UDST / choicemodels

Python library for discrete choice modeling
https://udst.github.io/choicemodels
BSD 3-Clause "New" or "Revised" License
74 stars 33 forks source link

Sampling of alternatives: performance optimization #39

Open smmaurer opened 6 years ago

smmaurer commented 6 years ago

This is a new issue to discuss performance optimization for sampling of alternatives in the MergedChoiceTable utility.

Earlier discussion is in issues #4, #5, and #11, now closed. Core functionality is implemented in PR #37.

Performance of the underlying sampling algorithms

Sampling items from a list is fastest with uniform weights and "replacement" of items (meaning that an item can appear multiple times in the sample).

In my tests, NumPy sampling implementations are generally faster than core Python (comparing NumPy 1.14 and Python 3.6 on Mac), but the differences are small.

Typical performance penalties

Sampling time scales linearly with the sample size and also with the population size -- except for uniform sampling without replacement, which is essentially constant with respect to the population size.

The penalties above are for samples and populations greater than a few hundred thousand; with smaller datasets the performance is more idiosyncratic.

Performance in the context of MergedChoiceTable

In real-world use, there's also overhead from building and merging large DataFrames.

At the extremes, this can be quite significant. For example, generating a merged table from 1,000 choosers and 1,000 alternatives, without sampling (i.e. 1 million rows) takes about 40x longer than uniform sampling of 10 alternatives per chooser with replacement.

Here are some MergedChoiceTable performance benchmarks for sampling 10 alternatives from a set of 100k, for 100k choosers:

Sampling method Time
Uniform sampling with replacement 0.3 seconds
Alternative-specific weights, with replacement 0.4 seconds
Uniform sampling without replacement 4.5 minutes
Alternative-specific weights, without replacement 6.5 minutes

At this scale there is only minimal penalty for non-uniform weights. But sampling without replacement is very inefficient, because it requires a separate random draw for each chooser.

Interaction weights, which depend on both the chooser and the alternative, have the same problem. At smaller scales, the performance penalty is about 180x, a little worse than the penalty for sampling without replacement. (For this table I wasn't even able to run the benchmark, because it would require 10 billion interaction weights.)

These benchmarks are from a fast i7 iMac; an old i5 MacBook is about 50% slower.

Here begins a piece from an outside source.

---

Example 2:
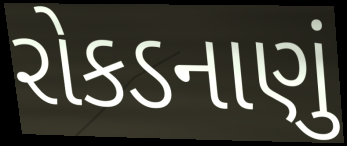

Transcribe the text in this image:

રોકડનાણું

Comparison with the older UrbanSim MNL codebase

Our older codebase, urbansim.urbanchoice, only supported the basic case of uniform sampling with replacement. It performs a little bit better than the new codebase for this use case, probably through better optimization of the data merging operations.

Resources

Sampling-benchmarks.ipynb

Next steps

Here are some potential lines of investigation:

  1. Why are the repeated random draws (required for sampling without replacement or for interaction weights) so slow? Can we optimize it better?

  2. If the underlying sampling algorithms are part of the problem, are there alternatives to NumPy that would perform better?

  3. For interaction weights, can we get better performance by using generator functions or a different lookup format? What about optimizing for an additional case with shared weights ("buckets") that don't require as many separate draws?

There's also the question of how to best calculate the weights themselves, which is a separate problem.

smmaurer commented 5 years ago

Just a note that there's nicer code now for the "alternative-specific weights, with replacement" case. We wrote it when working on choice simulation.

It's available as choicemodels.tools.monte_carlo_choices(), and can probably be swapped right into MergedChoiceTable for sampling of alternatives.

See PR #43 for details and performance assessment.

smmaurer commented 4 years ago

Noting that the link is broken to the Sampling-benchmarks notebook. It should still be there somewhere, though.